Four students from the Brandt School: Charlotte Bock, Manu Bhushan Kumar Jha, Kenny Chan, and Sydney Kloster, created SAFE to alleviate the poverty of indigenous women, thus families and communities in Colombia and promote indigenous cultural preservation. The indigenous women entrepreneurs aim to sell their products in Germany to get out of poverty and create a sustainable and worth living future for their indigenous communities. SAFE aims to be a key supporter of them by presenting the unique stories of indigenous women’s work and life via video documentation, photography, and written articles provided on SAFE’s worldwide e-commerce platform for intercultural education and awareness.

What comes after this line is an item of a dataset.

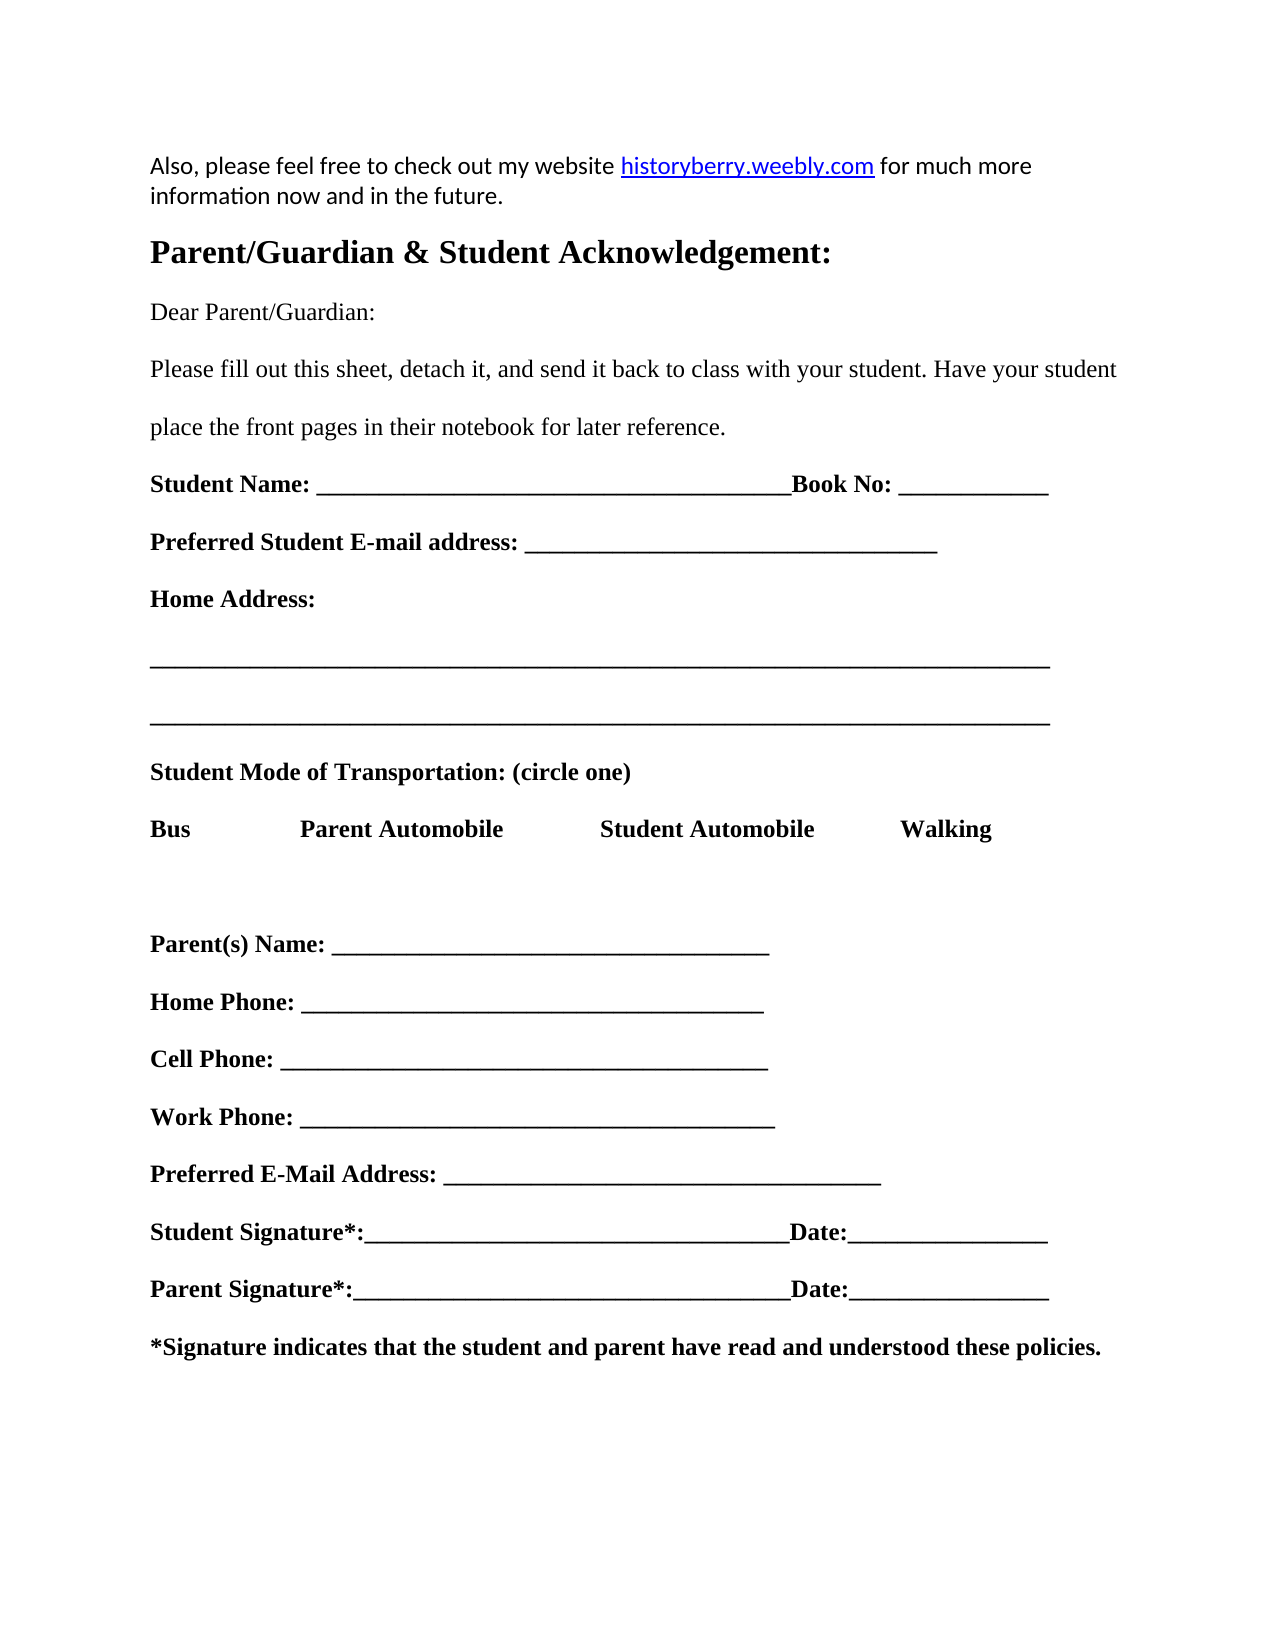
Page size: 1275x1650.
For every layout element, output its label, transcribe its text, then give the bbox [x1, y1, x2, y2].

text Preferred Student E-mail address: _________________________________ [150, 527, 1125, 556]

The aim of indigenous women is to build up an artisan school where they educate and teach their children on the production of traditional arts and crafts and the necessary entrepreneurial skills, thus maintaining the enterprise and school by themselves. For this purpose, an “Artisan Fund” for the establishment of the school will be created by SAFE’s sales profit.


Project 7: “Somriddhi/Prosperity – Empowering Women Through Learning and Earning” (Bangladesh)
by Mohammad Newaz Sharif, Kazi Ashief Mahmood

This project, created by Mohammad Newaz Sharif and Kazi Ashief Mahmood from the Brandt School, aims to develop skills for income generation of 30 women in the first year and gradually increase to 120 in three years. The project aims to benefit survivors of domestic abuse/violence due to zero-income, which often results in zero-participation in family decision making in a disaster-prone and predominant patriarchal society. The project begins with a 1-month training on handicraft and handloom trades followed by a seed fund to each for raw materials. This project will utilize the best marketing strategies to make a profit, of which 20% will be deposited for business continuity, training, and seed funding for new batches. Additionally, psychosocial stress management and communication training will be provided. It’s a do-it-yourself model where the team sharpens and uses certain skills for bettering their family and society.


Project 8: “Yupayta Yachasunchis: Increasing Knowledge” (Peru)
by Daniela Sota Valdivia

The project “Yupayta Yachasunchis: Increasing Knowledge,” created by alumna Daniela Sota Valdivia, aims to strengthen the math and language skills of Quechua speaking children aged 7 to 11 years old in the indigenous community of Ccatcca. Quechua speaking children have long received a poor quality education, and due to COVID-19, they are now being deprived of it entirely. The government’s home-schooling program has been developed for Spanish speakers only, and it is not broadcasted across local radios in rural communities. To help children cope with this situation, they aim to strengthen their skills through a weekly radio educational program. Thus, contributing to narrowing the gap between rural and urban education while also helping to reduce the risk of COVID-19 infections by promoting this type of education as an option to minimize social contact.

That’s it for the first part. Next week we will present the remaining seven projects before the award ceremony on July 9th. Three winning projects will be chosen after careful evaluation of the applications by a jury of experts. This jury thereby considers the following questions: How charitable is the project? How much potential and sustainability is incorporated into the project? Will the prize money be used responsibly and effectively? Is the project likely to be actualized?